“Humans are so prone to mistakes. Wouldn’t it be better if a patient could just type his symptoms into a computer and get a printout with the diagnosis and treatment?” I remember this argument vividly from my first year of medical school, sitting across the table from a tech-savvy classmate. I responded that patients would want something more: a human face to empathize with, a hand to shake. Obviously doctors need to be human to have humanity. “We could just program empathy into the algorithm. We could even create a human face to make the patients happy. It would be the same thing as a human doctor, only better.” I remember scoffing at the idea. Little did I know this argument would resurface a few years later, when the advent of a new technology would begin to challenge the necessity of physicians.
At the beginning of this year, IBM’s Watson Computer entered medical school. The same supercomputer that reigned as champion on Jeopardy began working with medical students and reading case histories and medical texts. This is all part of an experiment to see whether a computer can be trained into a master diagnostician, setting up a John Henry-esque showdown between human doctors and computer algorithms for primacy in healthcare. The news of this supercomputer preparing to take medicine by storm has forced me to revisit the argument from my first year of medical school: What makes a “good” physician, and why do we need anything more than a computer screen?
In searching for this answer, perhaps the first question to ask should be, “What is so appealing about a computer-doctor?” With the development of more and more complex laboratory and imaging studies, physicians are able to look into every crevice of the body, detecting the smallest abnormalities. This deluge of information can create a false sense of omniscience and unreal expectations of physicians. While it is understandable that patients would hope for robotic proficiency and perfection, especially when experiencing suffering and fear, such high hopes are sure to be disappointed. A “good” physician must be technically competent as a baseline, but he will have errors in judgment and missed diagnoses throughout his career. With technologies continuing to develop at a rapid clip, doctors will eventually lose ground to computers. If Watson can answer the most abstract questions about Shakespearian drama or world geography on Jeopardy, it is likely a matter of time before it can learn to diagnose appendicitis from clinical symptoms and lab values. A smart physician will not make diagnostics a battleground for the profession.

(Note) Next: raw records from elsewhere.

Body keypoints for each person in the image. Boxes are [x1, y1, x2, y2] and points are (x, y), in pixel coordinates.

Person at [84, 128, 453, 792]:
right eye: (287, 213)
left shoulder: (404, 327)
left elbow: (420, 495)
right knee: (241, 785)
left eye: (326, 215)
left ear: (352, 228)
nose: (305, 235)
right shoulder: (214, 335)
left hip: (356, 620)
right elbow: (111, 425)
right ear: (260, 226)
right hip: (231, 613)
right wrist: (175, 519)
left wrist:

An equally important role of the physician, however, lies in the times after these diagnoses are made, when patients are in need of continued support. This support begins with listening. The doctor’s role is not only to decode the patient’s history and calculate a differential, but to truly listen to the story told through spoken words as well as tearful eyes and trembling fingers. Early in my medical career, I saw how easily one can regress from listening to merely calculating, especially in the midst of a hectic schedule. To be frank, medicine is simpler when the patient is merely a list of symptoms rather than a person with thoughts, motives and needs. Yet, a physician must have an understanding of the patient as a person in order to guide him towards the best medical decision for him. While Watson can provide calculations of risks and prognoses with strict confidence intervals, it cannot help a patient decide whether an extra month of life is worth the side effects of another round of chemotherapy. The “good” physician can take these sterile numbers and translate them into human choices.
Beyond words and numbers, the “good” physician has other things to offer. Oftentimes, merely being present can have a lasting effect. I still remember one early morning in the hospital while I was on a pediatric oncology rotation. As I walked past the room of a young patient who had just passed away, a physician emerged into the hallway. His eyes were red from having spent the night at the bedside with the family, waiting for the patient to reach her final hour. This tired doctor had given this patient and her family the gift of “being there” when words could not suffice. Wheeling a computer into this dying patient’s room, no matter how well programmed, could never fulfill this intimate role of humanity.
As medicine trends towards further complexity and unruly data, self-reflection will play a vital role for physicians, by helping them adapt to the rapidly changing landscape of their profession. After only a few moments inside a hospital, it becomes clear just how much modern medicine depends on technology. Watson is just the next step in this progression, a newer and smarter technology. However, something more than Watson is needed to care for the patient: empathy, compassion, the very things that make us human. In the face of these challenges, if physicians will strive to sustain and grow the humanity in medicine, then technologies such as Watson will serve as a supplement, not a replacement for future doctors. And hopefully these new tools will not discourage physicians, but rather strengthen their practice while pushing them to answer the question, “What can I offer that Watson cannot?”